During H2O2 decomposition, because of local pressure and temperature rising, the catalyst undergoes mechanical and thermal shocks, which cause its cracking and active-phase sintering. To avoid the first case, use of macropore monoliths with cordierite composition (2MgO·2Al2O3·5SiO2) has been suggested with regard to high mechanical, thermal, and chemical resistance and low mass transfer limitations.[10] Further, to decrease the manganese sintering, the metal surface dispersion or metal–support interaction should be improved. For this aim, aluminum oxide-wash-coated monoliths provide a high surface area with active anchoring sites.[11]

On the other hand, calcination at high temperatures may cause MnO2-phase sintering, transition from δ to α and β, and eventually formation of Mn2O3, an undesired phase for H2O2 decomposition.[12,13] As a matter of interest, studies on electrode materials have revealed that the presence of cationic templates like H+, NH4+, Li+, K+, Na+, and Ba2+ during the synthesis can control the manganese dioxide crystalline form and thus inhibits the undesired effects of high calcination temperatures. Large cations like K+, Na+, Ba2+, and Ag+ can support the formation of an α-MnO2 tunnel framework.[14−16] It has been shown that for instance, inserting a K+ template into the α-MnO2 tunnel increases the phase transition temperature up to 580 °C.[17] Then, using a large multivalence cationic template can support the α-MnO2 tunnel structure and improve the thermal resistance of MnO2 as well as the Mn4+/Mn3+ redox transition in the α-MnO2 structure.[17] Among the large cations, Pb2+ as a cost-effective and multivalence cation could be an attractive option for the formation of the α-MnO2 structure and for improving the Mn4+/Mn3+ redox transition, which is desired for hydrogen peroxide decomposition.

> RECORD SET
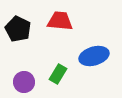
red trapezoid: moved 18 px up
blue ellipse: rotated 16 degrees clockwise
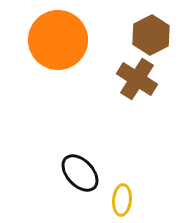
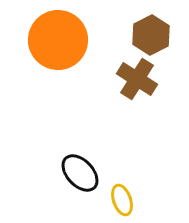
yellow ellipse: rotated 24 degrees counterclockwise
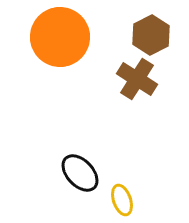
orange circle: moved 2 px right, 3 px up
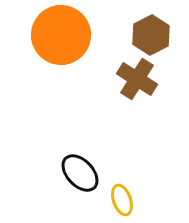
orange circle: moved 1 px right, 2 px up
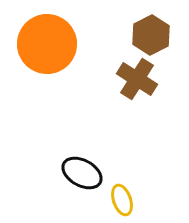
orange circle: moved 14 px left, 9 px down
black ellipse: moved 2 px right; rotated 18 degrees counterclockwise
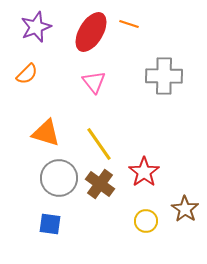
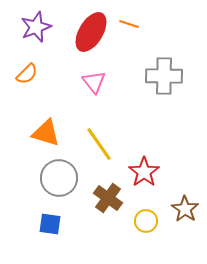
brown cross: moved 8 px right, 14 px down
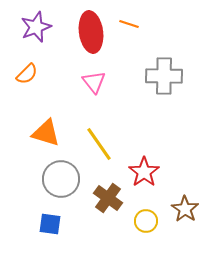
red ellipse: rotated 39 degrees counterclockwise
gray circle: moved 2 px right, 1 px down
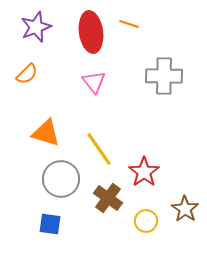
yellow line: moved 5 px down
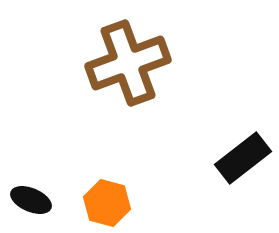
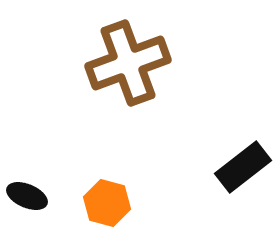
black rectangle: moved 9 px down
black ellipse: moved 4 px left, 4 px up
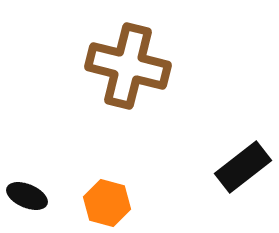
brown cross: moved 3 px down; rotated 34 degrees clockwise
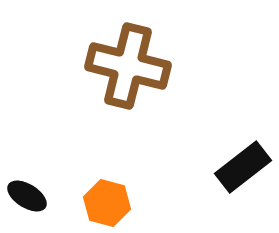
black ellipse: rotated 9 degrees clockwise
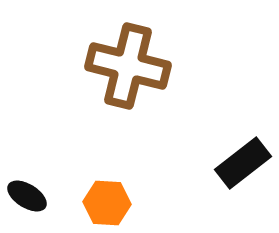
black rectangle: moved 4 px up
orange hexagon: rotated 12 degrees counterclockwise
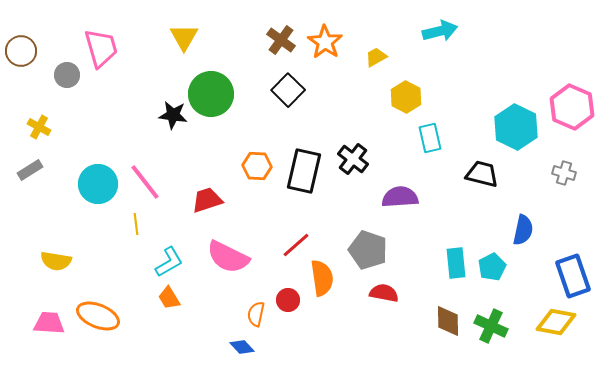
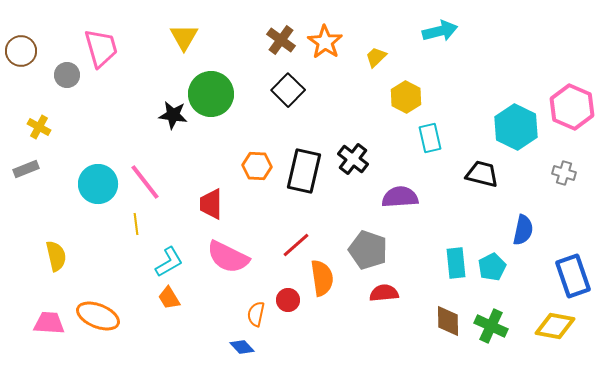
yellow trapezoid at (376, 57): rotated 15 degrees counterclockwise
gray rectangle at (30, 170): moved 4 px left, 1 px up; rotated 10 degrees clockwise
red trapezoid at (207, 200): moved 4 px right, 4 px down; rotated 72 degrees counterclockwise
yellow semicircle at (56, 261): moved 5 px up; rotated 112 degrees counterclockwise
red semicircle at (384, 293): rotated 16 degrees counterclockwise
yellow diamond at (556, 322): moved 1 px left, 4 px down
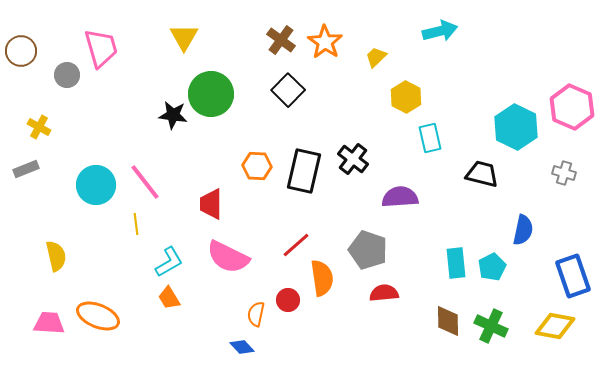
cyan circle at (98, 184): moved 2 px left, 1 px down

--

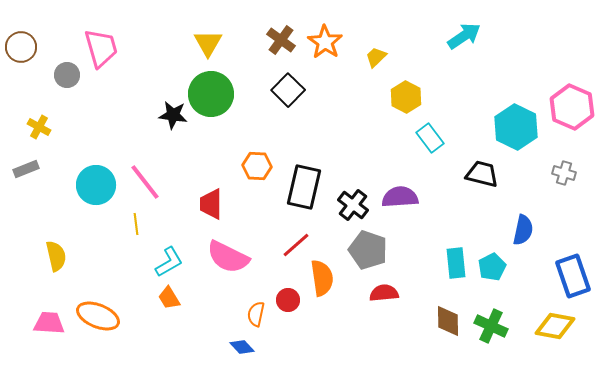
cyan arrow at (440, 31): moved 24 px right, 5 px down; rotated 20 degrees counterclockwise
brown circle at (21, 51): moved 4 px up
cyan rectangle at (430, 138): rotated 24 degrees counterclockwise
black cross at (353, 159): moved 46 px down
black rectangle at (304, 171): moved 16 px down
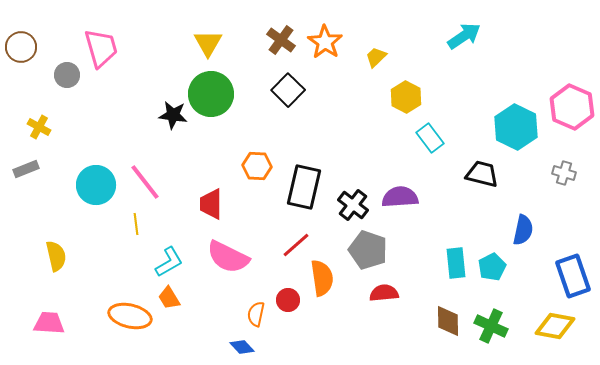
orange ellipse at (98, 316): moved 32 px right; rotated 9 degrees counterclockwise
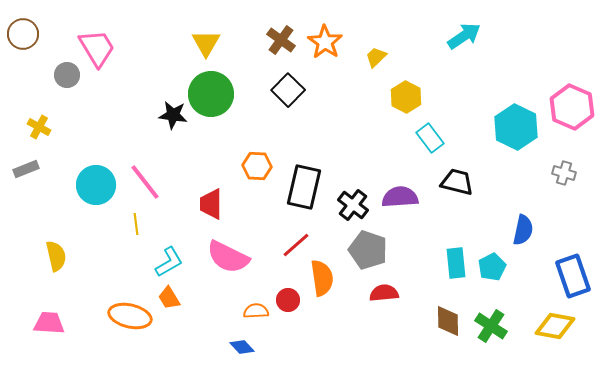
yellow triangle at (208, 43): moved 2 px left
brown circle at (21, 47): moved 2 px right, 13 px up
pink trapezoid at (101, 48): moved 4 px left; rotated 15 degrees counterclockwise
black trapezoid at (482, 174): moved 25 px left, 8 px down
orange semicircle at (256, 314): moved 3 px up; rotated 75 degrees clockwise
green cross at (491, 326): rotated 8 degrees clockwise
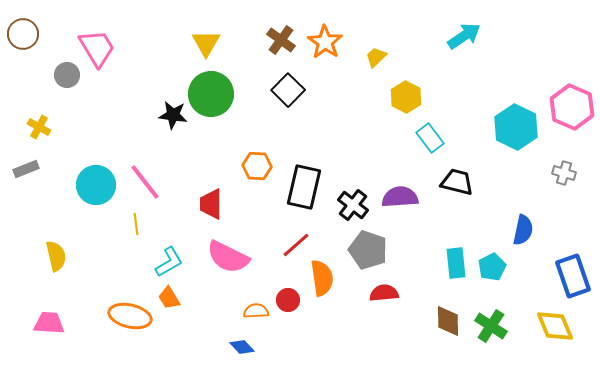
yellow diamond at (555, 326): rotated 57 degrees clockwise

> REQUIREMENT
Resume the passage on manganese dioxide catalysts for hydrogen peroxide decomposition after its last sentence. The records have no connection to the text.

> SOLVED EXERCISE
In this research, different amounts of Pb2+ templates are used to control the MnO2 crystalline structure and the AOS. Enhancement in the catalytic performance could be due to the structural and electronic effects of Pb2+ on manganese oxide. Accordingly, MnO2 catalysts, promoted with Pb2+ and supported on a wash-coated monolith (WMon), briefly, xPbyMn-WMon (x = 0, 0.5, 1.0, 1.5, 2, and 2.5, and y = 8 wt %), are synthesized by the sequential wetness impregnation method, and their physicochemical properties are properly investigated. The catalyst samples are evaluated for H2O2 decomposition based on different criteria.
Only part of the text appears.